Long before opening the gallery, the Correas firmly planted their flag in Naples’ arts community through Arturo’s work as an accomplished multimedia artist. Recently, he also opened a studio in Bonita Springs, where he spends his days painting when he’s not at Muzyka, running the gallery with Jennifer.

Although Jennifer and Arturo were ready to open Muzyka in the spring 2020, the coronavirus pandemic effectively upended their plans. Undeterred, they opened in the summer, albeit without the normal fanfare of a gallery opening. Rather than lively receptions and lavish gallery dinners, they’ve been communicating with their clients via email, and hosting viewings by appointment, one or two collectors at time.
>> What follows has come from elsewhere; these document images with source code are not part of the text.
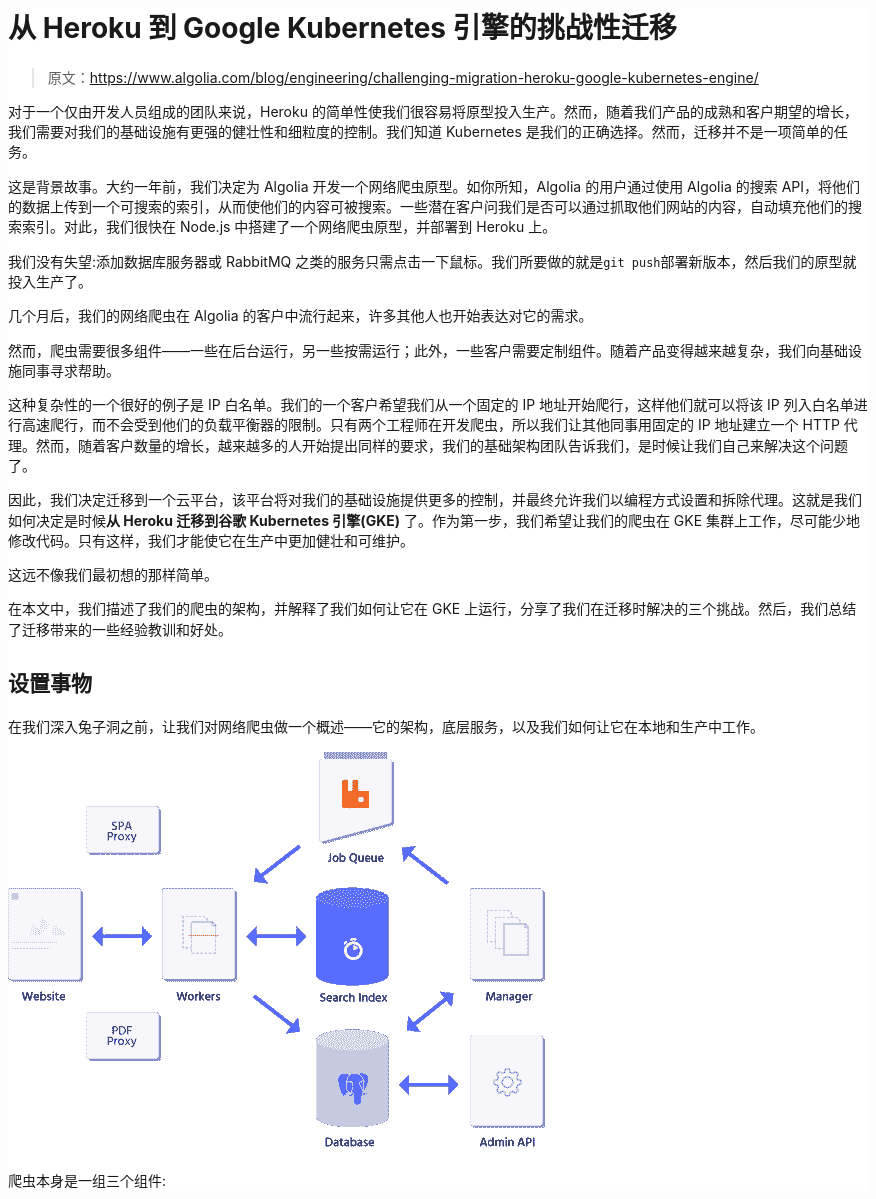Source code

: # 从 Heroku 到 Google Kubernetes 引擎的挑战性迁移

> 原文：<https://www.algolia.com/blog/engineering/challenging-migration-heroku-google-kubernetes-engine/>

对于一个仅由开发人员组成的团队来说，Heroku 的简单性使我们很容易将原型投入生产。然而，随着我们产品的成熟和客户期望的增长，我们需要对我们的基础设施有更强的健壮性和细粒度的控制。我们知道 Kubernetes 是我们的正确选择。然而，迁移并不是一项简单的任务。

这是背景故事。大约一年前，我们决定为 Algolia 开发一个网络爬虫原型。如你所知，Algolia 的用户通过使用 Algolia 的搜索 API，将他们的数据上传到一个可搜索的索引，从而使他们的内容可被搜索。一些潜在客户问我们是否可以通过抓取他们网站的内容，自动填充他们的搜索索引。对此，我们很快在 Node.js 中搭建了一个网络爬虫原型，并部署到 Heroku 上。

我们没有失望:添加数据库服务器或 RabbitMQ 之类的服务只需点击一下鼠标。我们所要做的就是`git push`部署新版本，然后我们的原型就投入生产了。

几个月后，我们的网络爬虫在 Algolia 的客户中流行起来，许多其他人也开始表达对它的需求。

然而，爬虫需要很多组件——一些在后台运行，另一些按需运行；此外，一些客户需要定制组件。随着产品变得越来越复杂，我们向基础设施同事寻求帮助。

这种复杂性的一个很好的例子是 IP 白名单。我们的一个客户希望我们从一个固定的 IP 地址开始爬行，这样他们就可以将该 IP 列入白名单进行高速爬行，而不会受到他们的负载平衡器的限制。只有两个工程师在开发爬虫，所以我们让其他同事用固定的 IP 地址建立一个 HTTP 代理。然而，随着客户数量的增长，越来越多的人开始提出同样的要求，我们的基础架构团队告诉我们，是时候让我们自己来解决这个问题了。

因此，我们决定迁移到一个云平台，该平台将对我们的基础设施提供更多的控制，并最终允许我们以编程方式设置和拆除代理。这就是我们如何决定是时候**从 Heroku 迁移到谷歌 Kubernetes 引擎(GKE)** 了。作为第一步，我们希望让我们的爬虫在 GKE 集群上工作，尽可能少地修改代码。只有这样，我们才能使它在生产中更加健壮和可维护。

这远不像我们最初想的那样简单。

在本文中，我们描述了我们的爬虫的架构，并解释了我们如何让它在 GKE 上运行，分享了我们在迁移时解决的三个挑战。然后，我们总结了迁移带来的一些经验教训和好处。

## [](#setting-things-up)设置事物

在我们深入兔子洞之前，让我们对网络爬虫做一个概述——它的架构，底层服务，以及我们如何让它在本地和生产中工作。

![](img/53599fc489c6ea13c5f62637f434b9ab.png)

爬虫本身是一组三个组件:
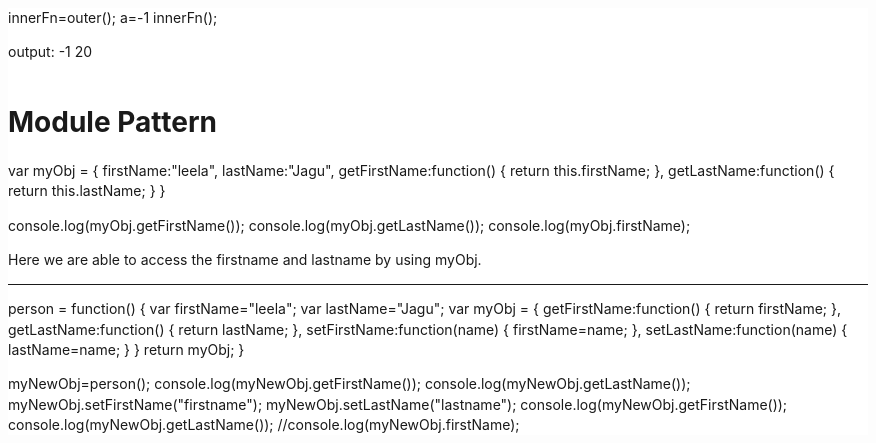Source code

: innerFn=outer();
a=-1
innerFn();

output:
-1
20

Module Pattern
==============
var myObj = {
    firstName:"leela",
    lastName:"Jagu",
    getFirstName:function() {
      return this.firstName;
    },
    getLastName:function() {
      return this.lastName;
    }
}

console.log(myObj.getFirstName());
console.log(myObj.getLastName());
console.log(myObj.firstName);

Here we are able to access the firstname and lastname by using myObj.

---

person = function() {
  var firstName="leela";
  var lastName="Jagu";
  var myObj = {
    getFirstName:function() {
      return firstName;
    },
    getLastName:function() {
      return lastName;
    },
    setFirstName:function(name) {
      firstName=name; 
    },
    setLastName:function(name) {
        lastName=name;
    }
  }
  return myObj;
}

myNewObj=person();
console.log(myNewObj.getFirstName());
console.log(myNewObj.getLastName());
myNewObj.setFirstName("firstname");
myNewObj.setLastName("lastname");
console.log(myNewObj.getFirstName());
console.log(myNewObj.getLastName());
//console.log(myNewObj.firstName);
In December, they hosted an official opening exhibition, From the Vault of the Ascaso Collection.

Adapting to the realities of a growing pandemic, the couple remains energized and enthusiastic about the gallery’s future. “If the sales come, they come,” Jennifer says. But it’s moments like these that remind her what she loves about art in the first place. In the peaceful space of her gallery, she says, “I just want people to come and appreciate the art, and get their minds off the craziness that’s going on right now.”

Arturo’s latest series, Twisted Vines, reflects the abstract, often-erratic nature of human thought. He’s inspired by found objects and also creates sculptures, like his La Silla de Miraflores … Come and Get It (pictured; 2012, acrylics and found objects on wood)). Through Muzyka, Jennifer and Arturo aim to create a bridge between South Florida’s east and west coast art communities.